▸ **Work request**: Count how many lines in the entries below hold "Silkscreen". Only the number belongs in the answer.

▸ **Exercise inputs**:
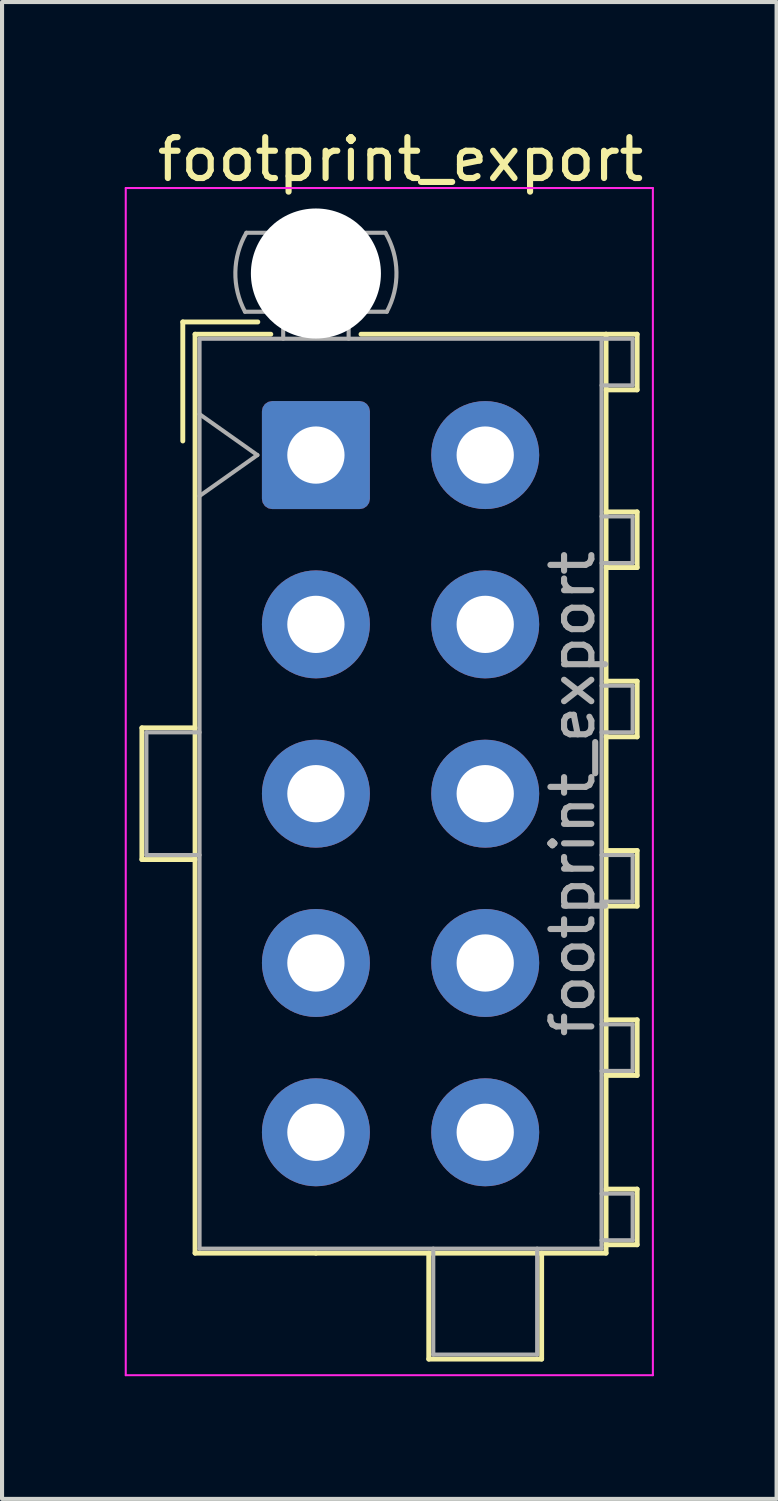
<source format=kicad_pcb>
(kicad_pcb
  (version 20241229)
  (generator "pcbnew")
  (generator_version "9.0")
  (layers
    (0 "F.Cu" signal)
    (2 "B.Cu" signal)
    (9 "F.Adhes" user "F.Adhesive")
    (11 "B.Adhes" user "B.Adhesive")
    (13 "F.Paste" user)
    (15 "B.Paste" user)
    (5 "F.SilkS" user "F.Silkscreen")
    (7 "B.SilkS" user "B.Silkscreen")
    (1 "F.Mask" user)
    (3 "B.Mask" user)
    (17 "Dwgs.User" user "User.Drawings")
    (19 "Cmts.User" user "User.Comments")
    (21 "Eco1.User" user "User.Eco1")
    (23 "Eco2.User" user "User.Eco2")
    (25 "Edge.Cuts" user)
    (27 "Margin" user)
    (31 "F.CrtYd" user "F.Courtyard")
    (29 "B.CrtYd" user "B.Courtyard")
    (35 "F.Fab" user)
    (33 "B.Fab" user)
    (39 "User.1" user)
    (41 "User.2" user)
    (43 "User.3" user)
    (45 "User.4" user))
  (footprint "footprint_export"
    (layer "F.Cu")
    (at 4.675 8.078)
    (property "Reference" "footprint_export" (at 2.07 -7.23 0) (layer "F.SilkS") (effects (font (size 1 1) (thickness 0.15))))
    (attr through_hole)
    (fp_line (start -4.255 6.67) (end -4.255 9.89) (stroke (width 0.12) (type solid)) (layer "F.SilkS"))
    (fp_line (start -4.255 9.89) (end -2.955 9.89) (stroke (width 0.12) (type solid)) (layer "F.SilkS"))
    (fp_line (start -3.255 -3.255) (end -3.255 -0.345) (stroke (width 0.12) (type solid)) (layer "F.SilkS"))
    (fp_line (start -2.955 -2.955) (end -2.955 19.515) (stroke (width 0.12) (type solid)) (layer "F.SilkS"))
    (fp_line (start -2.955 6.67) (end -4.255 6.67) (stroke (width 0.12) (type solid)) (layer "F.SilkS"))
    (fp_line (start -2.955 19.515) (end 0 19.515) (stroke (width 0.12) (type solid)) (layer "F.SilkS"))
    (fp_line (start -1.421 -3.255) (end -3.255 -3.255) (stroke (width 0.12) (type solid)) (layer "F.SilkS"))
    (fp_line (start -1.103 -2.955) (end -2.955 -2.955) (stroke (width 0.12) (type solid)) (layer "F.SilkS"))
    (fp_line (start 1.103 -2.955) (end 7.095 -2.955) (stroke (width 0.12) (type solid)) (layer "F.SilkS"))
    (fp_line (start 2.76 19.515) (end 2.76 22.106) (stroke (width 0.12) (type solid)) (layer "F.SilkS"))
    (fp_line (start 2.76 22.106) (end 5.52 22.106) (stroke (width 0.12) (type solid)) (layer "F.SilkS"))
    (fp_line (start 5.52 22.106) (end 5.52 19.515) (stroke (width 0.12) (type solid)) (layer "F.SilkS"))
    (fp_line (start 7.095 -2.955) (end 7.095 19.515) (stroke (width 0.12) (type solid)) (layer "F.SilkS"))
    (fp_line (start 7.095 -2.955) (end 7.855 -2.955) (stroke (width 0.12) (type solid)) (layer "F.SilkS"))
    (fp_line (start 7.095 1.39) (end 7.855 1.39) (stroke (width 0.12) (type solid)) (layer "F.SilkS"))
    (fp_line (start 7.095 5.53) (end 7.855 5.53) (stroke (width 0.12) (type solid)) (layer "F.SilkS"))
    (fp_line (start 7.095 9.67) (end 7.855 9.67) (stroke (width 0.12) (type solid)) (layer "F.SilkS"))
    (fp_line (start 7.095 13.81) (end 7.855 13.81) (stroke (width 0.12) (type solid)) (layer "F.SilkS"))
    (fp_line (start 7.095 17.95) (end 7.855 17.95) (stroke (width 0.12) (type solid)) (layer "F.SilkS"))
    (fp_line (start 7.095 19.515) (end 0 19.515) (stroke (width 0.12) (type solid)) (layer "F.SilkS"))
    (fp_line (start 7.855 -2.955) (end 7.855 -1.595) (stroke (width 0.12) (type solid)) (layer "F.SilkS"))
    (fp_line (start 7.855 -1.595) (end 7.095 -1.595) (stroke (width 0.12) (type solid)) (layer "F.SilkS"))
    (fp_line (start 7.855 1.39) (end 7.855 2.75) (stroke (width 0.12) (type solid)) (layer "F.SilkS"))
    (fp_line (start 7.855 2.75) (end 7.095 2.75) (stroke (width 0.12) (type solid)) (layer "F.SilkS"))
    (fp_line (start 7.855 5.53) (end 7.855 6.89) (stroke (width 0.12) (type solid)) (layer "F.SilkS"))
    (fp_line (start 7.855 6.89) (end 7.095 6.89) (stroke (width 0.12) (type solid)) (layer "F.SilkS"))
    (fp_line (start 7.855 9.67) (end 7.855 11.03) (stroke (width 0.12) (type solid)) (layer "F.SilkS"))
    (fp_line (start 7.855 11.03) (end 7.095 11.03) (stroke (width 0.12) (type solid)) (layer "F.SilkS"))
    (fp_line (start 7.855 13.81) (end 7.855 15.17) (stroke (width 0.12) (type solid)) (layer "F.SilkS"))
    (fp_line (start 7.855 15.17) (end 7.095 15.17) (stroke (width 0.12) (type solid)) (layer "F.SilkS"))
    (fp_line (start 7.855 17.95) (end 7.855 19.31) (stroke (width 0.12) (type solid)) (layer "F.SilkS"))
    (fp_line (start 7.855 19.31) (end 7.095 19.31) (stroke (width 0.12) (type solid)) (layer "F.SilkS"))
    (fp_line (start -4.65 -6.53) (end -4.65 22.5) (stroke (width 0.05) (type solid)) (layer "F.CrtYd"))
    (fp_line (start -4.65 22.5) (end 8.24 22.5) (stroke (width 0.05) (type solid)) (layer "F.CrtYd"))
    (fp_line (start 8.24 -6.53) (end -4.65 -6.53) (stroke (width 0.05) (type solid)) (layer "F.CrtYd"))
    (fp_line (start 8.24 22.5) (end 8.24 -6.53) (stroke (width 0.05) (type solid)) (layer "F.CrtYd"))
    (fp_line (start -4.145 6.78) (end -4.145 9.78) (stroke (width 0.1) (type solid)) (layer "F.Fab"))
    (fp_line (start -4.145 9.78) (end -2.845 9.78) (stroke (width 0.1) (type solid)) (layer "F.Fab"))
    (fp_line (start -2.845 -2.845) (end -2.845 19.405) (stroke (width 0.1) (type solid)) (layer "F.Fab"))
    (fp_line (start -2.845 -1) (end -1.431 0) (stroke (width 0.1) (type solid)) (layer "F.Fab"))
    (fp_line (start -2.845 6.78) (end -4.145 6.78) (stroke (width 0.1) (type solid)) (layer "F.Fab"))
    (fp_line (start -2.845 19.405) (end 6.985 19.405) (stroke (width 0.1) (type solid)) (layer "F.Fab"))
    (fp_line (start -1.431 0) (end -2.845 1) (stroke (width 0.1) (type solid)) (layer "F.Fab"))
    (fp_line (start -0.8 -2.845) (end -0.8 -3.505) (stroke (width 0.1) (type solid)) (layer "F.Fab"))
    (fp_line (start 0.8 -2.845) (end 0.8 -3.505) (stroke (width 0.1) (type solid)) (layer "F.Fab"))
    (fp_line (start 1.7 -5.436) (end -1.7 -5.436) (stroke (width 0.1) (type solid)) (layer "F.Fab"))
    (fp_line (start 1.734 -3.505) (end -1.734 -3.505) (stroke (width 0.1) (type solid)) (layer "F.Fab"))
    (fp_line (start 2.87 19.405) (end 2.87 21.996) (stroke (width 0.1) (type solid)) (layer "F.Fab"))
    (fp_line (start 2.87 21.996) (end 5.41 21.996) (stroke (width 0.1) (type solid)) (layer "F.Fab"))
    (fp_line (start 5.41 21.996) (end 5.41 19.405) (stroke (width 0.1) (type solid)) (layer "F.Fab"))
    (fp_line (start 6.985 -2.845) (end -2.845 -2.845) (stroke (width 0.1) (type solid)) (layer "F.Fab"))
    (fp_line (start 6.985 -2.845) (end 7.745 -2.845) (stroke (width 0.1) (type solid)) (layer "F.Fab"))
    (fp_line (start 6.985 1.5) (end 7.745 1.5) (stroke (width 0.1) (type solid)) (layer "F.Fab"))
    (fp_line (start 6.985 5.64) (end 7.745 5.64) (stroke (width 0.1) (type solid)) (layer "F.Fab"))
    (fp_line (start 6.985 9.78) (end 7.745 9.78) (stroke (width 0.1) (type solid)) (layer "F.Fab"))
    (fp_line (start 6.985 13.92) (end 7.745 13.92) (stroke (width 0.1) (type solid)) (layer "F.Fab"))
    (fp_line (start 6.985 18.06) (end 7.745 18.06) (stroke (width 0.1) (type solid)) (layer "F.Fab"))
    (fp_line (start 6.985 19.405) (end 6.985 -2.845) (stroke (width 0.1) (type solid)) (layer "F.Fab"))
    (fp_line (start 7.745 -2.845) (end 7.745 -1.705) (stroke (width 0.1) (type solid)) (layer "F.Fab"))
    (fp_line (start 7.745 -1.705) (end 6.985 -1.705) (stroke (width 0.1) (type solid)) (layer "F.Fab"))
    (fp_line (start 7.745 1.5) (end 7.745 2.64) (stroke (width 0.1) (type solid)) (layer "F.Fab"))
    (fp_line (start 7.745 2.64) (end 6.985 2.64) (stroke (width 0.1) (type solid)) (layer "F.Fab"))
    (fp_line (start 7.745 5.64) (end 7.745 6.78) (stroke (width 0.1) (type solid)) (layer "F.Fab"))
    (fp_line (start 7.745 6.78) (end 6.985 6.78) (stroke (width 0.1) (type solid)) (layer "F.Fab"))
    (fp_line (start 7.745 9.78) (end 7.745 10.92) (stroke (width 0.1) (type solid)) (layer "F.Fab"))
    (fp_line (start 7.745 10.92) (end 6.985 10.92) (stroke (width 0.1) (type solid)) (layer "F.Fab"))
    (fp_line (start 7.745 13.92) (end 7.745 15.06) (stroke (width 0.1) (type solid)) (layer "F.Fab"))
    (fp_line (start 7.745 15.06) (end 6.985 15.06) (stroke (width 0.1) (type solid)) (layer "F.Fab"))
    (fp_line (start 7.745 18.06) (end 7.745 19.2) (stroke (width 0.1) (type solid)) (layer "F.Fab"))
    (fp_line (start 7.745 19.2) (end 6.985 19.2) (stroke (width 0.1) (type solid)) (layer "F.Fab"))
    (fp_arc (start -1.733977 -3.505) (mid -1.96969 -4.474992) (end -1.699672 -5.436) (stroke (width 0.1) (type solid)) (layer "F.Fab"))
    (fp_arc (start 1.699672 -5.436) (mid 1.969689 -4.474992) (end 1.733977 -3.505) (stroke (width 0.1) (type solid)) (layer "F.Fab"))
    (fp_text user "${REFERENCE}" (at 6.28 8.28 90) (layer "F.Fab") (effects (font (size 1 1) (thickness 0.15))))
    (pad "" np_thru_hole circle (at 0 -4.44) (size 3.18 3.18) (drill 3.18) (layers "*.Cu" "*.Mask"))
    (pad "1" thru_hole roundrect (at 0 0) (size 2.64 2.64) (drill 1.4) (layers "*.Cu" "*.Mask") (roundrect_rratio 0.095))
    (pad "2" thru_hole circle (at 0 4.14) (size 2.64 2.64) (drill 1.4) (layers "*.Cu" "*.Mask"))
    (pad "3" thru_hole circle (at 0 8.28) (size 2.64 2.64) (drill 1.4) (layers "*.Cu" "*.Mask"))
    (pad "4" thru_hole circle (at 0 12.42) (size 2.64 2.64) (drill 1.4) (layers "*.Cu" "*.Mask"))
    (pad "5" thru_hole circle (at 0 16.56) (size 2.64 2.64) (drill 1.4) (layers "*.Cu" "*.Mask"))
    (pad "6" thru_hole circle (at 4.14 0) (size 2.64 2.64) (drill 1.4) (layers "*.Cu" "*.Mask"))
    (pad "7" thru_hole circle (at 4.14 4.14) (size 2.64 2.64) (drill 1.4) (layers "*.Cu" "*.Mask"))
    (pad "8" thru_hole circle (at 4.14 8.28) (size 2.64 2.64) (drill 1.4) (layers "*.Cu" "*.Mask"))
    (pad "9" thru_hole circle (at 4.14 12.42) (size 2.64 2.64) (drill 1.4) (layers "*.Cu" "*.Mask"))
    (pad "10" thru_hole circle (at 4.14 16.56) (size 2.64 2.64) (drill 1.4) (layers "*.Cu" "*.Mask")))
  (gr_rect
    (start -3 -3)
    (end 15.94 33.603)
    (stroke (width 0.1) (type default))
    (fill no)
    (layer "Edge.Cuts")))
</source>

▸ **Task response**: 2